- Directive
Once the line with "dominiert und wo Arbeitnehmer deut" is found in the entries below, print it and each following line exactly, stopping after the line with "Die Daten stammen aus dem aktuelle"; print nothing else.

- Extracted information
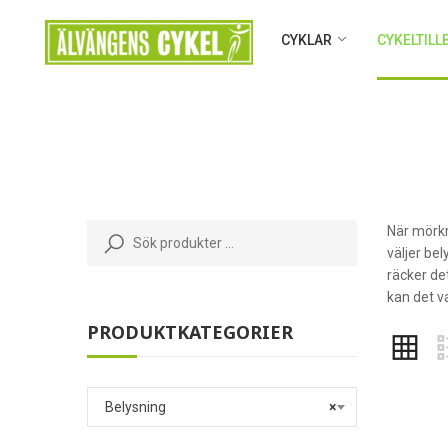
CYKLAR
CYKELTIL
När mörkre
väljer be
räcker de
kan det v
PRODUKTKATEGORIER
Belysning
×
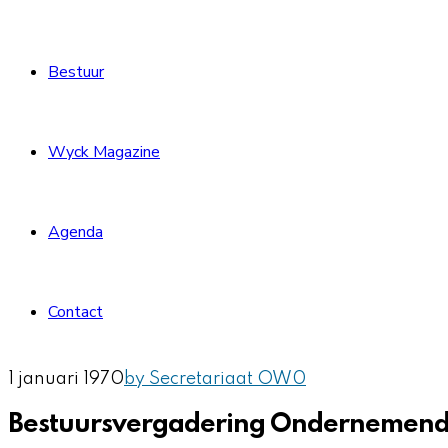
Bestuur
Wyck Magazine
Agenda
Contact
1 januari 1970
by Secretariaat OW
0
Bestuursvergadering Ondernemen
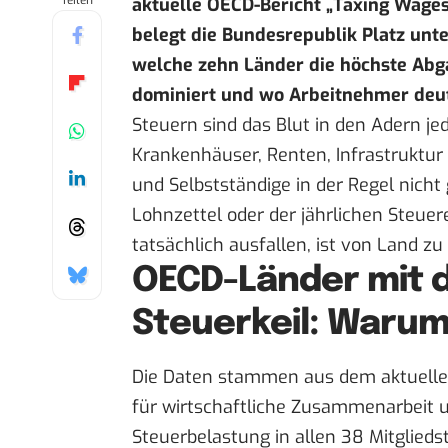
Teilen
aktuelle OECD-Bericht „Taxing Wages
belegt die Bundesrepublik Platz unte
welche zehn Länder die höchste Abg
dominiert und wo Arbeitnehmer deut
Steuern sind das Blut in den Adern je
Krankenhäuser, Renten, Infrastruktur
und Selbstständige in der Regel nicht
Lohnzettel oder der jährlichen Steue
tatsächlich ausfallen, ist von Land zu
OECD-Länder mit 
Steuerkeil: Warum
Die Daten stammen aus dem aktuelle
für wirtschaftliche Zusammenarbeit u
Steuerbelastung in allen 38 Mitglieds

- Answer section
dominiert und wo Arbeitnehmer deut
Steuern sind das Blut in den Adern je
Krankenhäuser, Renten, Infrastruktur
und Selbstständige in der Regel nicht
Lohnzettel oder der jährlichen Steue
tatsächlich ausfallen, ist von Land zu
OECD-Länder mit 
Steuerkeil: Warum
Die Daten stammen aus dem aktuelle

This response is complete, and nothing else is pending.